他的臉是燒傷的,而且非常嚴重,她這次做了針對燒傷的藥膏,希望能幫他恢復容貌。
花嬈月拿出她特製的藥膏,挖了一小塊,輕輕抹到他的右臉上。
臉上清涼的感覺,和淡淡的藥香,再次讓君墨染的手緊了緊。
她是想治他的臉?可是她怎麼可能會醫術?
君墨染胡思亂想間,花嬈月已經幫他抹好了藥,怕被發現,花嬈月又輕輕地幫他把面具戴了回去。

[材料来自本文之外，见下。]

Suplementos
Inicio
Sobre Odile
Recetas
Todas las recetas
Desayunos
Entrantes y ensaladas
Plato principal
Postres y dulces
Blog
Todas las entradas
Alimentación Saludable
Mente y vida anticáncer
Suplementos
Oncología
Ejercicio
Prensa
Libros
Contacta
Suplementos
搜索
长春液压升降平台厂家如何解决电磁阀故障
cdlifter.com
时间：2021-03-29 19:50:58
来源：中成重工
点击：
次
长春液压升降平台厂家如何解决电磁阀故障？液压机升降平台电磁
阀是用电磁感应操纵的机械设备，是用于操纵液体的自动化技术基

想到自己還做了很多祛疤的藥,花嬈月想了想,又小心翼翼地去脫君墨染的衣服。
感覺到她的動作,君墨染的俊臉兀地一紅,還好屋裡沒有點燈,要不然就穿幫了。
這個女人到底想做什麼?
君墨染僵著身子一動也不敢動,花嬈月也是弄得滿頭大汗。
她又不敢動作太大,好不容易解開他的衣帶,他突然翻了個身,瞬間嚇得花嬈月趴到了地上。
花嬈月嚇出一身冷汗,豎著耳朵聽著君墨染的動靜,等了好一會兒也沒見人醒,花嬈月這才偷摸摸地爬起身。

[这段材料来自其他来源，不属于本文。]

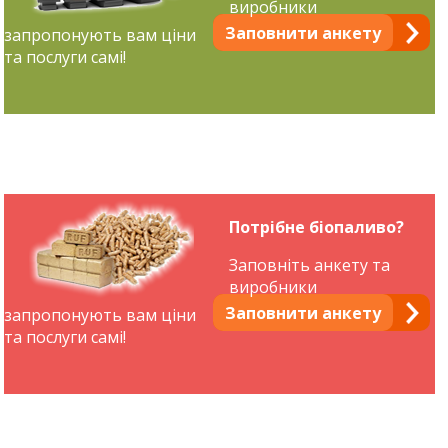
виробники
Заповнити анкету
запропонують вам ціни
та послуги самі!
Потрібне біопаливо?
Заповніть анкету та
виробники
Заповнити анкету
запропонують вам ціни
та послуги самі!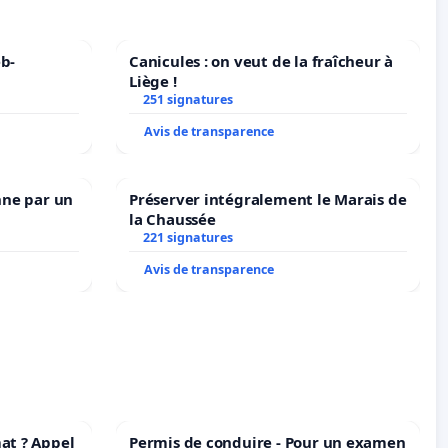
b-
Canicules : on veut de la fraîcheur à
Liège !
251 signatures
Avis de transparence
nne par un
Préserver intégralement le Marais de
la Chaussée
221 signatures
Avis de transparence
at ? Appel
Permis de conduire - Pour un examen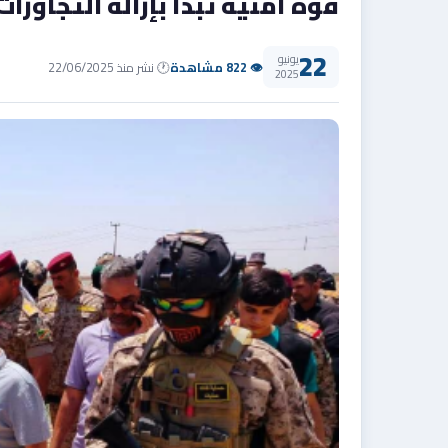
قوة أمنية تبدأ بإزالة التجاوز
22
يونيو
👁 822 مشاهدة
🕐 نشر منذ 22/06/2025
2025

見君墨染還睡著,花嬈月這才鬆了口氣,過去繼續扒他的衣服。
因為翻了身,倒是方便了花嬈月,這下花嬈月不用脫衣服,直接撩起他的衣服,就開始給他抹藥了。
君墨染怎麼也沒想到她脫他衣服就是為了給他抹藥,那微涼滑膩的指尖不停在他背後游移著,像輕薄的蠶絲一下下繞到了他的心裡,淡淡的酥麻感覺瞬間蔓延。
君墨染俊臉通紅,就連心跳都加速了。
這個女人又來勾引他!
將他背上所有大大小小的疤都給抹了一遍,花嬈月又順便把他背上的紗布給解了。
看到他上的新藥,花嬈月皺了皺眉。這明顯沒有她的藥有效啊。
花嬈月拿出昨晚的小藥瓶,又給他重新上了一遍藥,才把紗布給他重新包好。
做完這一切,花嬈月已經累出一身汗了。
將他的衣服給他重新記好,又給他拉了拉被子,才躡手躡腳地出了房間。
將房門帶好之後,花嬈月又重新去爬狗洞去了。
君墨染下了床,一步步艱難地挪到窗邊,看著她笨拙地從狗洞裡擠出去,唇角不自覺地高高揚起。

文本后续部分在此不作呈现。